Mark A. Miller, a native Chicagoan, grew up in the abundant stock of post war industrial housing of the area. This influenced him at a very early age that there must be a better way for homes to be designed. A lifelong interest in improving his skill as a semi-professional musician and years of tinkering with projects and model making lead him to studying architecture at the University of Arizona. The school and living in the southwest exposed him to an emphasis in solar architecture and a new appreciation for the physiological importance of being close to nature. While at Arizona, he worked with professors Al Miller & Larry Medlin. Al Miller was the right hand man to Architect/Engineer/Philosopher Buckminster Fuller, while Medlin was a protégé of German architect Freii Otto, both continued the study of geodesics, tensile structures and doing “more with less” to minimize humankind’s impact on our “spaceship earth” as Fuller used to say.
While at Arizona, Miller was introduced to the Japanese martial art of Shotokan Karate-Do. The intense physical practice over time transcended into understanding how the practice of this art form was also a path to spirituality. With his thesis work, he began the endeavor of studying how architectural environments may be designed using eastern philosophy, to encourage the opportunity for experiencing this transcendence within its users. Miller continued his practice of eastern Zen disciplines after returning to Chicago, studying Karate with Midwest Chief Instructor, Sugyama Sensei. This was followed by studying the art of Aikido with 9th degree black belt, Midwest Chief Instructor, Shihan Aikira Tohei.

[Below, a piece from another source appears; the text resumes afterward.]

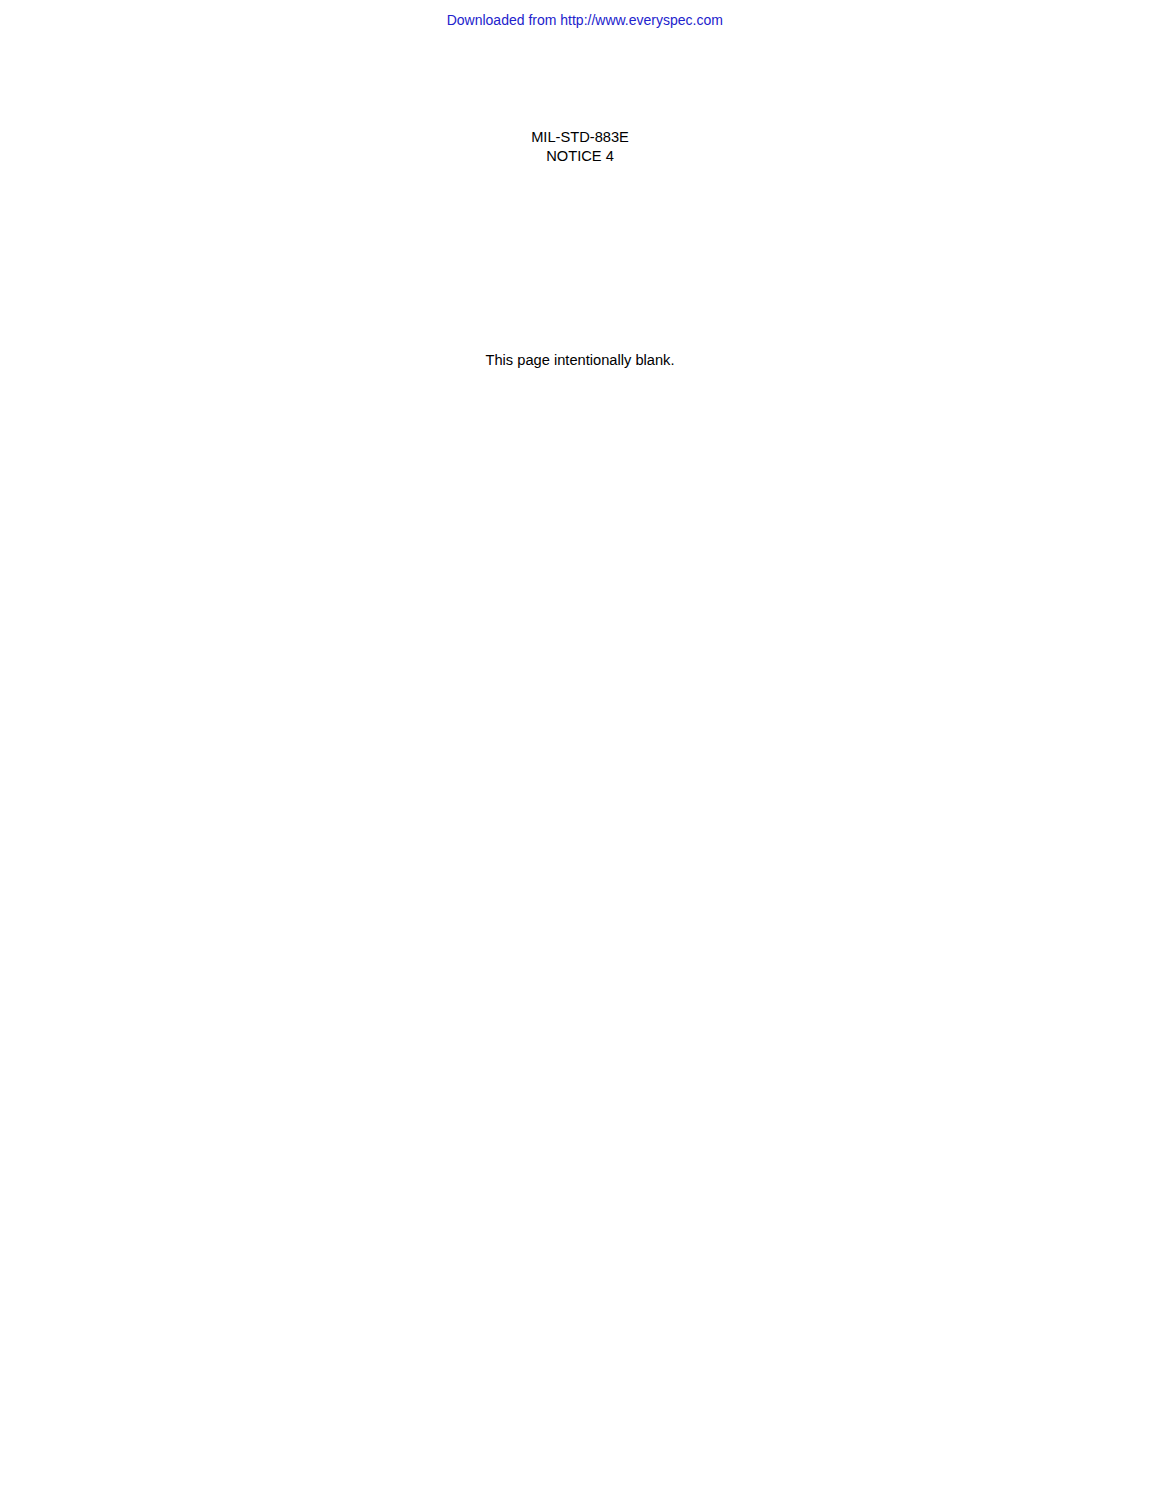Downloaded from http://www.everyspec.com
MIL-STD-883E
NOTICE 4
This page intentionally blank.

His first apprenticeship was with internationally renowned architect/developer Bertrand Goldberg. “Goldberg’s work attracted me for he was the only architect in town whose original work is founded on the forms found in nature, which resonated within me.” This was followed by many years with Evanston designer/builder Andrew Spatz, where he continued studying curvilinear design, construction management and working within the means of real costs of construction. In 1995, Miller opened his Touhy Avenue Beach studio in the Rogers Park neighborhood of Chicago. The firm is continuing the efforts started with Miller’s thesis work via integrating his philosophy within their residential, commercial and retail interior projects. Recently they were selected as one of five winners in the Dept. of the Environments “Green Homes for Chicago” International Competition. The prototype high-performance home (currently under construction) is both energy efficient and environmentally friendly in its use and choice of building materials. Besides his work, miller has also been asked to present his lecture “Zen in the Art of Architecture” at the Art Institute of Chicago and other venues which attempt to integrate and value the lessons eastern philosophy within our western culture.